Assignment:
From the first line of the data down to the line bearing "Abnormalities of the", output every line exactly and include no pictures.

Given records:
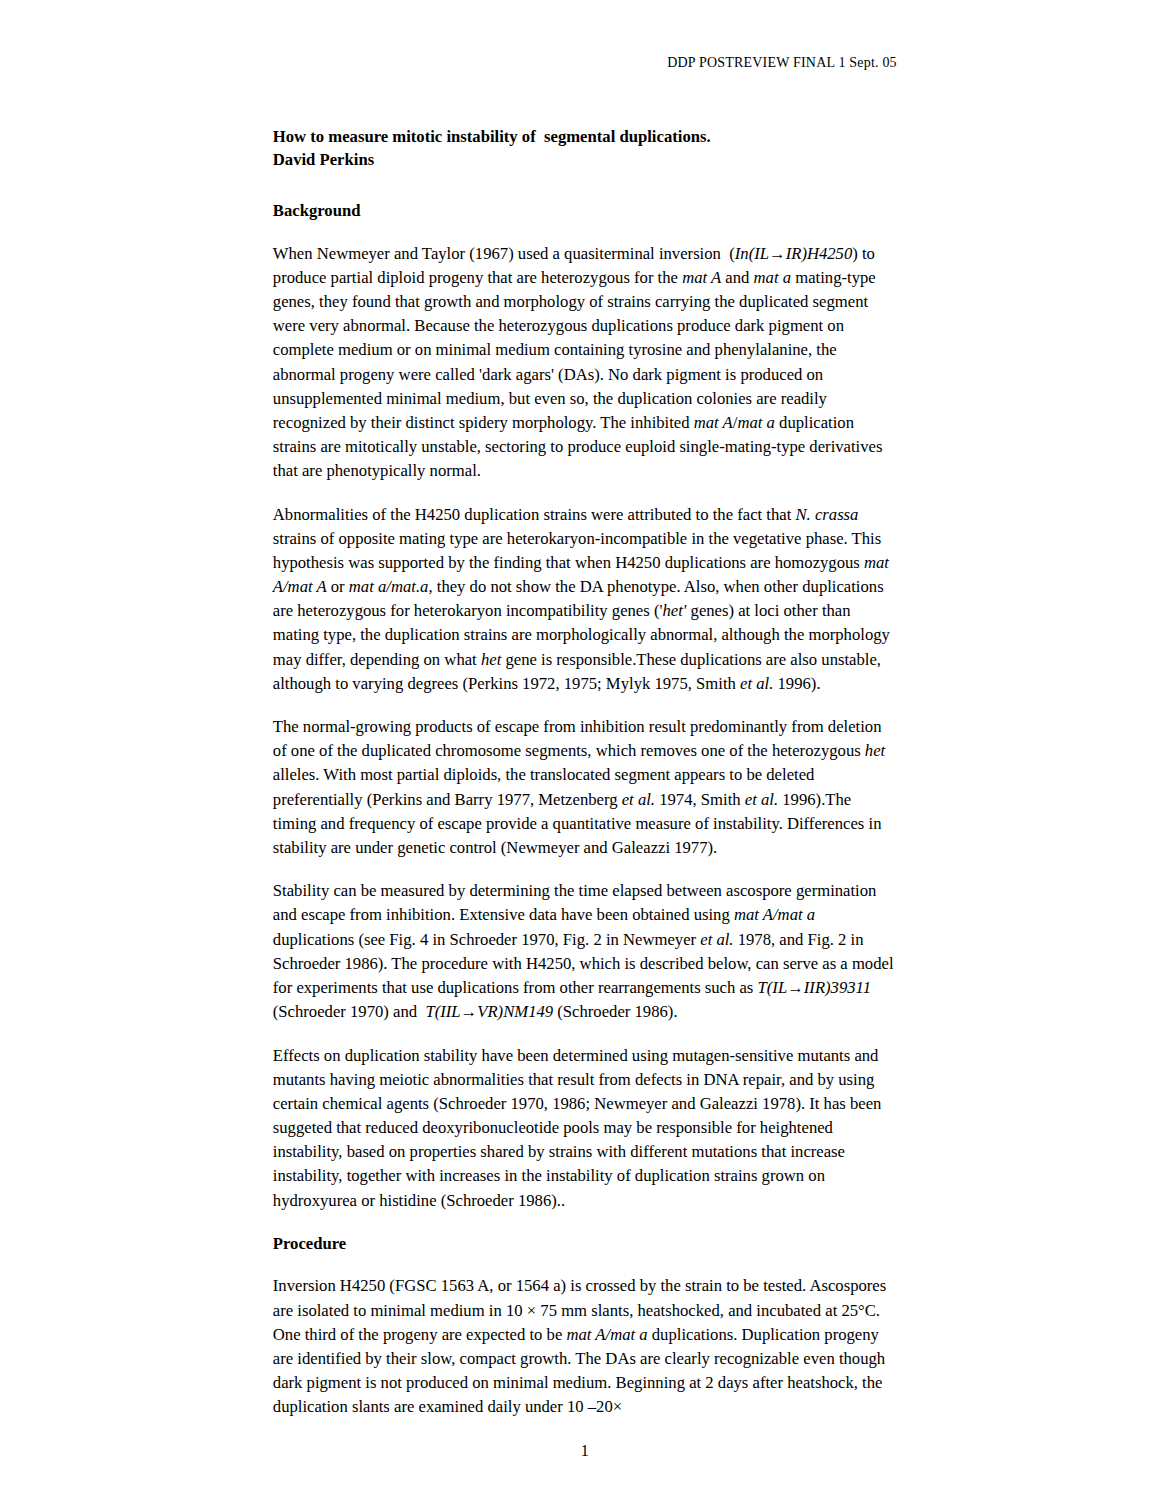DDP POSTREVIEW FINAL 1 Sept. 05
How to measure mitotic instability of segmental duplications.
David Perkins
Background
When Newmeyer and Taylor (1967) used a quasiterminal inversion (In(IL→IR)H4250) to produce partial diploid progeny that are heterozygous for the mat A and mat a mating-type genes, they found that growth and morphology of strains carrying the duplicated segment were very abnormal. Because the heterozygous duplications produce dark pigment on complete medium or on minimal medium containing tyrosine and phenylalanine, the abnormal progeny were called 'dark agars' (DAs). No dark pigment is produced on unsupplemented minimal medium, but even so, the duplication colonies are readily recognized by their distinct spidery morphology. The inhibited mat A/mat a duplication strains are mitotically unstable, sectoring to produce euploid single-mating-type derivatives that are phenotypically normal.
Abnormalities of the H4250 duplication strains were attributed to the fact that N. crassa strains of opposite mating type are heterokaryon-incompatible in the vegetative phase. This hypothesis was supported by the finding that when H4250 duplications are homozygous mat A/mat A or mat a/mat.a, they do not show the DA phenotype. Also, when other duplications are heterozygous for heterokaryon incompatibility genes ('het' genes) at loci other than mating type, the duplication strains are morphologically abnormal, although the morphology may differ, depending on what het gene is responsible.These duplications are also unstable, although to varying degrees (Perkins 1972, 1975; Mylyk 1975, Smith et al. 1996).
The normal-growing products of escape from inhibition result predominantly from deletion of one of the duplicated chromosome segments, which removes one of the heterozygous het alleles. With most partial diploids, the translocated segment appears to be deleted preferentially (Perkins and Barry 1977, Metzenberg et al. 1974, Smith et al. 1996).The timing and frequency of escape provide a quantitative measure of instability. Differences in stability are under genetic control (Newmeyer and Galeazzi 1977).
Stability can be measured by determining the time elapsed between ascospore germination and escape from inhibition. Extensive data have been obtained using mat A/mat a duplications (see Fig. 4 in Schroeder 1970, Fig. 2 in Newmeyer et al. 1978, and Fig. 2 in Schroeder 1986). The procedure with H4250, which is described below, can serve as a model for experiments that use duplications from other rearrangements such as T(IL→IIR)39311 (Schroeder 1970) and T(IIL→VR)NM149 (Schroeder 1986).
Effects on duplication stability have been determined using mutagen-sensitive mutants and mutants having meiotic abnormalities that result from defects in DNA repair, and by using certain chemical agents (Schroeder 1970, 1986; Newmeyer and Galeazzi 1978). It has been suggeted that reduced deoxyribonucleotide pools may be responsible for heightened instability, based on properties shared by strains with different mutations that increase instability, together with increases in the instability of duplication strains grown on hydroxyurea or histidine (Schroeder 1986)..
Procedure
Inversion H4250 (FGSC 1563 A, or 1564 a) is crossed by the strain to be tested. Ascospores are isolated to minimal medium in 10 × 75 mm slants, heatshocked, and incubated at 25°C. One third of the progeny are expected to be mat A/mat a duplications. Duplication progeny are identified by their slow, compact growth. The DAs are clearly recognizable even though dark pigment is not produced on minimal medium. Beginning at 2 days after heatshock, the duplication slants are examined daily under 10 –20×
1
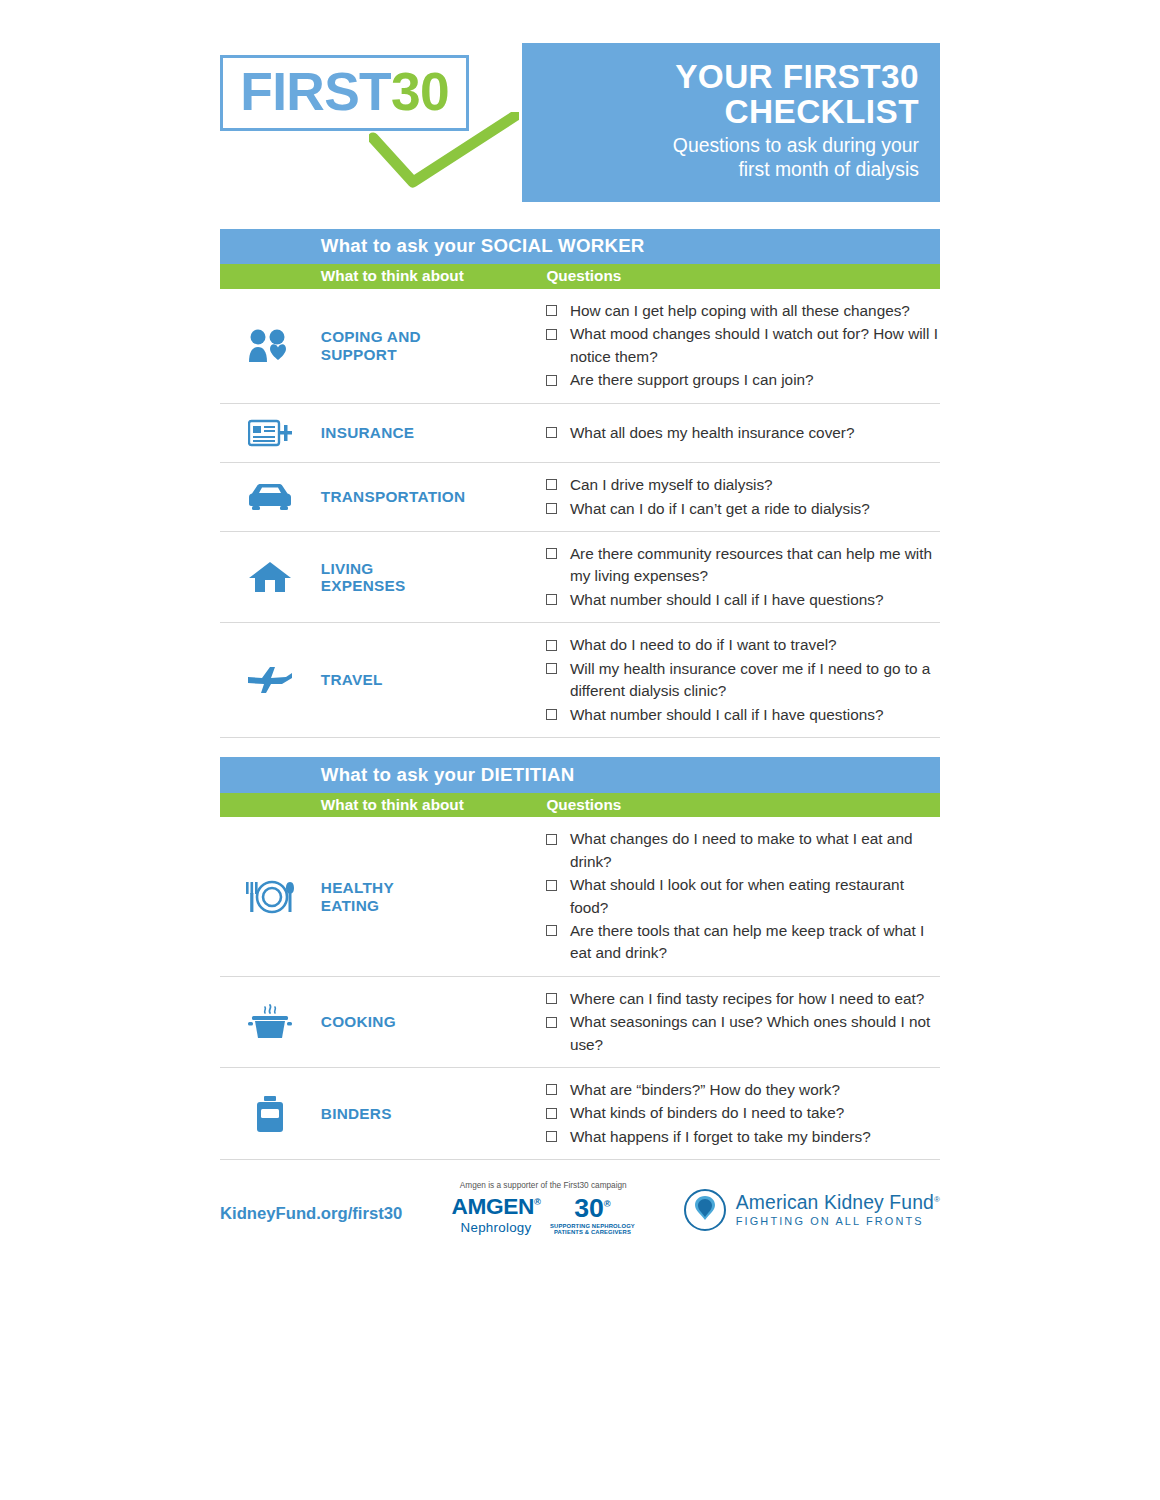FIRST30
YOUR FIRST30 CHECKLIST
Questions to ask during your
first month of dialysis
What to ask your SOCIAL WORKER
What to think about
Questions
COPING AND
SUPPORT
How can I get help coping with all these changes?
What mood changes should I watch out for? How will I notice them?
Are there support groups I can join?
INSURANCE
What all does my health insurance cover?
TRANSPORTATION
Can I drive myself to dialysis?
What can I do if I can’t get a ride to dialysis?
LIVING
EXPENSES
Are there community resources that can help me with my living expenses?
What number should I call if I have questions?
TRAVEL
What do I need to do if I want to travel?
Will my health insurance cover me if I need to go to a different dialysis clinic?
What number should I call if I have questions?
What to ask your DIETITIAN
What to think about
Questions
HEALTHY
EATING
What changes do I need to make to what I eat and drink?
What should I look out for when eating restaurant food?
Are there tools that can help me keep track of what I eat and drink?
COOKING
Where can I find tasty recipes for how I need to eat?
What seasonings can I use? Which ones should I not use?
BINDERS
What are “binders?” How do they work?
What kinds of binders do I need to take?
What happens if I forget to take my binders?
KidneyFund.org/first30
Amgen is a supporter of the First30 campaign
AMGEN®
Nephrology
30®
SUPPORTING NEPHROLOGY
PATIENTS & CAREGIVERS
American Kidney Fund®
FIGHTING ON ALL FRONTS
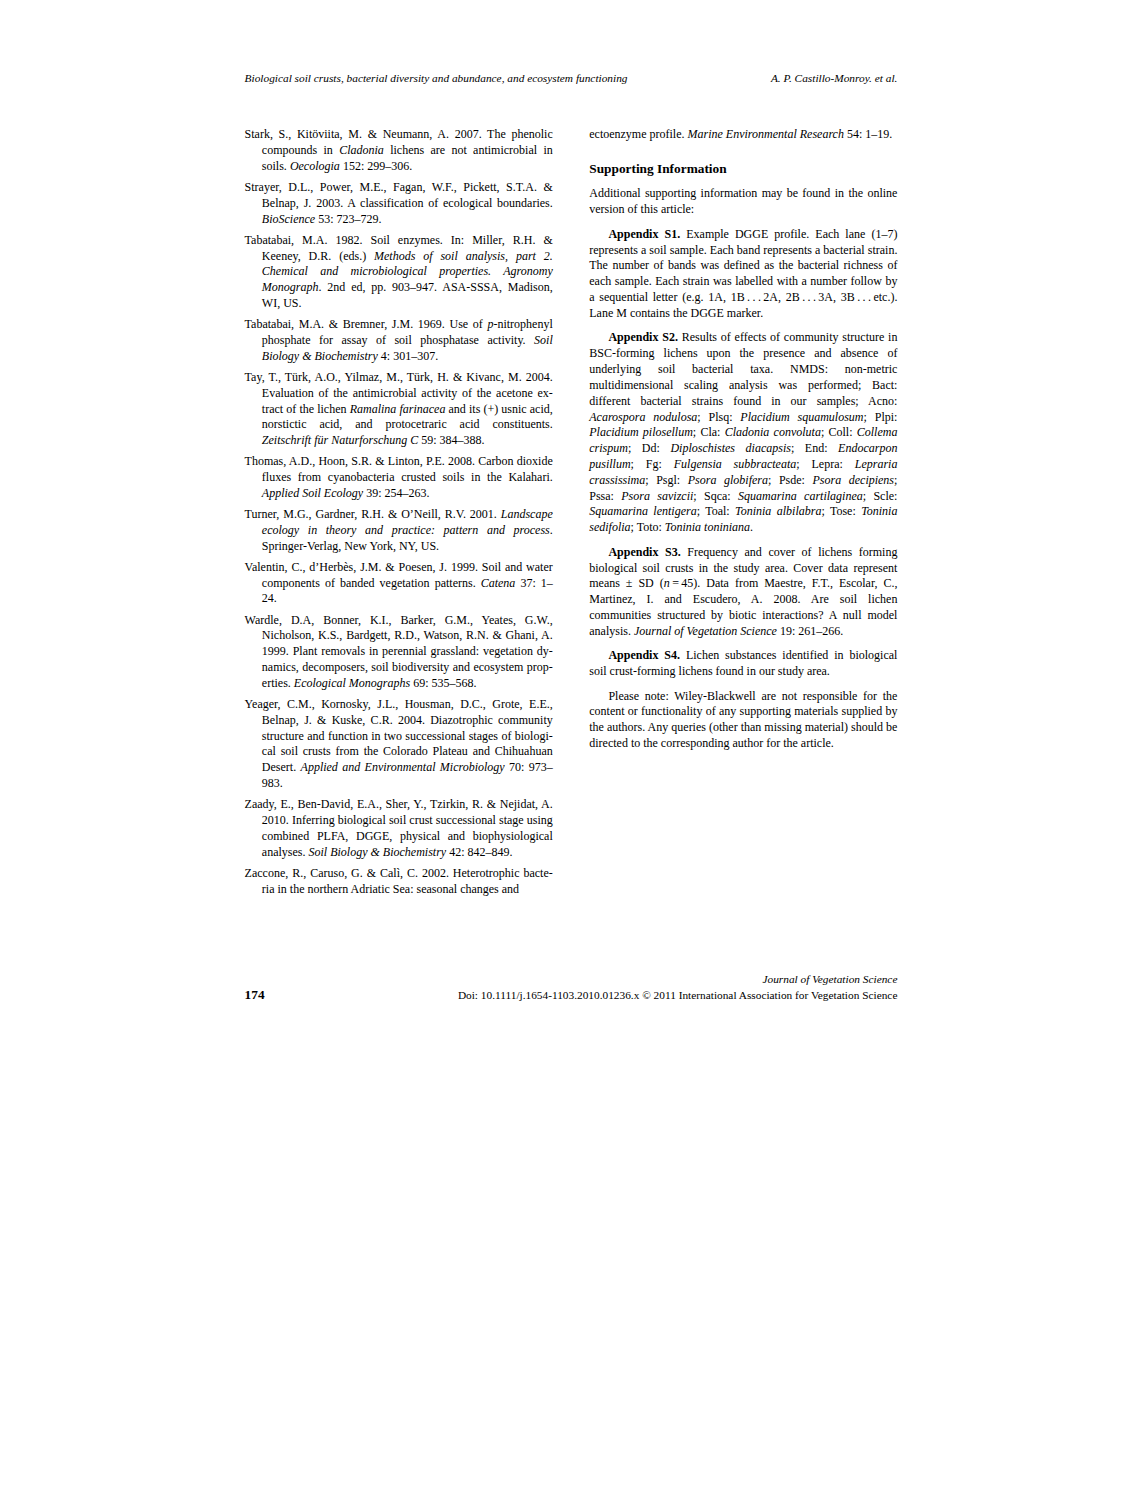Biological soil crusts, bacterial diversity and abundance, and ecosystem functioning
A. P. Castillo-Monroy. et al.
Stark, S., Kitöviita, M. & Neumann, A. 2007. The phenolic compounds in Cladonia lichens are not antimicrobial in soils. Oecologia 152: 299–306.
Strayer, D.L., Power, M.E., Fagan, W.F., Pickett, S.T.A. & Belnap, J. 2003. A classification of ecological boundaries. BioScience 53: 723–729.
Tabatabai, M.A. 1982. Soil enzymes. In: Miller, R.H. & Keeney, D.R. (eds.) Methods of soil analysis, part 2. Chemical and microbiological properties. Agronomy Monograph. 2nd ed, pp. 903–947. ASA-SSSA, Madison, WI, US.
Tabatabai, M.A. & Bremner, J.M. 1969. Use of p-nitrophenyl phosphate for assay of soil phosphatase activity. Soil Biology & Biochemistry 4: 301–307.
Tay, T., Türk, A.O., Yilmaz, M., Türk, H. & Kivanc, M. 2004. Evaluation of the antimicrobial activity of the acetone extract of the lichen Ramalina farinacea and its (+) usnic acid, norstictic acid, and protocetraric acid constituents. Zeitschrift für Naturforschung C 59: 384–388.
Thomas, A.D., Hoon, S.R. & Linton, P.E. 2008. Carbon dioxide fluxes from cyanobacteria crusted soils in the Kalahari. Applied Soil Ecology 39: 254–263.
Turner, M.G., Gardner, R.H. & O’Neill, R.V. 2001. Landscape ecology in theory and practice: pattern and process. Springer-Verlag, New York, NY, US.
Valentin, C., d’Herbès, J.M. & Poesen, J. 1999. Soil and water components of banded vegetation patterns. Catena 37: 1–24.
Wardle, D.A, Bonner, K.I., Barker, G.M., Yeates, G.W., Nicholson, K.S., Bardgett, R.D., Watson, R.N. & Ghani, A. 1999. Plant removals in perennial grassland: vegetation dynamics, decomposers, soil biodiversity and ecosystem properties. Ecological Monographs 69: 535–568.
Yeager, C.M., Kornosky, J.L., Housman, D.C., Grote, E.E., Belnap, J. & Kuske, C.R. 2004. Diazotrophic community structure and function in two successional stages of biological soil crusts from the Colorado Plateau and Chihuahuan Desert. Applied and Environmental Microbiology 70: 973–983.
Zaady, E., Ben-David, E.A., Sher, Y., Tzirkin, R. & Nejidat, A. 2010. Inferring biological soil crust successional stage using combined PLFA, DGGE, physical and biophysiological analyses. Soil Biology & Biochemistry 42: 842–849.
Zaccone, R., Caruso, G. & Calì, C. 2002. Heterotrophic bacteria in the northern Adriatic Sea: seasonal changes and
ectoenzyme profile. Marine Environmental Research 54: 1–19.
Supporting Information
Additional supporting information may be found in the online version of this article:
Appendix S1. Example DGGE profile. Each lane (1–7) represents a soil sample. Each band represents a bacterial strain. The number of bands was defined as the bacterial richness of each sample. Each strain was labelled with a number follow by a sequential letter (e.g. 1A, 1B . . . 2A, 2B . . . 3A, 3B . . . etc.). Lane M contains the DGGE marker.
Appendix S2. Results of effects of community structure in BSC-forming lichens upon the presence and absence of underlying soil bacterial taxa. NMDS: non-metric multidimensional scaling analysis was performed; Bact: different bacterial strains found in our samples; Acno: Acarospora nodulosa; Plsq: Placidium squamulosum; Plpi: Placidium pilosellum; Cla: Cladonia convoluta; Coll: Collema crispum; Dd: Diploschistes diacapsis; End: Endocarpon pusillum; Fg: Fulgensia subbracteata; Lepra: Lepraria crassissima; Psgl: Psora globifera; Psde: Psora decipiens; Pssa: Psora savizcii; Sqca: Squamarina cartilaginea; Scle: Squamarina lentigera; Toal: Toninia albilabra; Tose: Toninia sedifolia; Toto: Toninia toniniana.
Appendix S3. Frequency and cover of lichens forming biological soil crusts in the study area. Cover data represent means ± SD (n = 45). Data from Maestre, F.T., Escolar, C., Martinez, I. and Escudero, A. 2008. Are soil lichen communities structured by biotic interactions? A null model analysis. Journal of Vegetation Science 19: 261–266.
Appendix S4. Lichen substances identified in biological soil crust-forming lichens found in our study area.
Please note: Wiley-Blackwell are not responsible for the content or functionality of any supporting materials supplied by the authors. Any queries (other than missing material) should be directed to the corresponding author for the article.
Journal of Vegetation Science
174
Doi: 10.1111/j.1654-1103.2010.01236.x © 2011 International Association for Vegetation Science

Solution for this task:
DDP POSTREVIEW FINAL 1 Sept. 05
How to measure mitotic instability of segmental duplications.
David Perkins
Background
When Newmeyer and Taylor (1967) used a quasiterminal inversion (In(IL→IR)H4250) to produce partial diploid progeny that are heterozygous for the mat A and mat a mating-type genes, they found that growth and morphology of strains carrying the duplicated segment were very abnormal. Because the heterozygous duplications produce dark pigment on complete medium or on minimal medium containing tyrosine and phenylalanine, the abnormal progeny were called 'dark agars' (DAs). No dark pigment is produced on unsupplemented minimal medium, but even so, the duplication colonies are readily recognized by their distinct spidery morphology. The inhibited mat A/mat a duplication strains are mitotically unstable, sectoring to produce euploid single-mating-type derivatives that are phenotypically normal.
Abnormalities of the H4250 duplication strains were attributed to the fact that N. crassa strains of opposite mating type are heterokaryon-incompatible in the vegetative phase. This hypothesis was supported by the finding that when H4250 duplications are homozygous mat A/mat A or mat a/mat.a, they do not show the DA phenotype. Also, when other duplications are heterozygous for heterokaryon incompatibility genes ('het' genes) at loci other than mating type, the duplication strains are morphologically abnormal, although the morphology may differ, depending on what het gene is responsible.These duplications are also unstable, although to varying degrees (Perkins 1972, 1975; Mylyk 1975, Smith et al. 1996).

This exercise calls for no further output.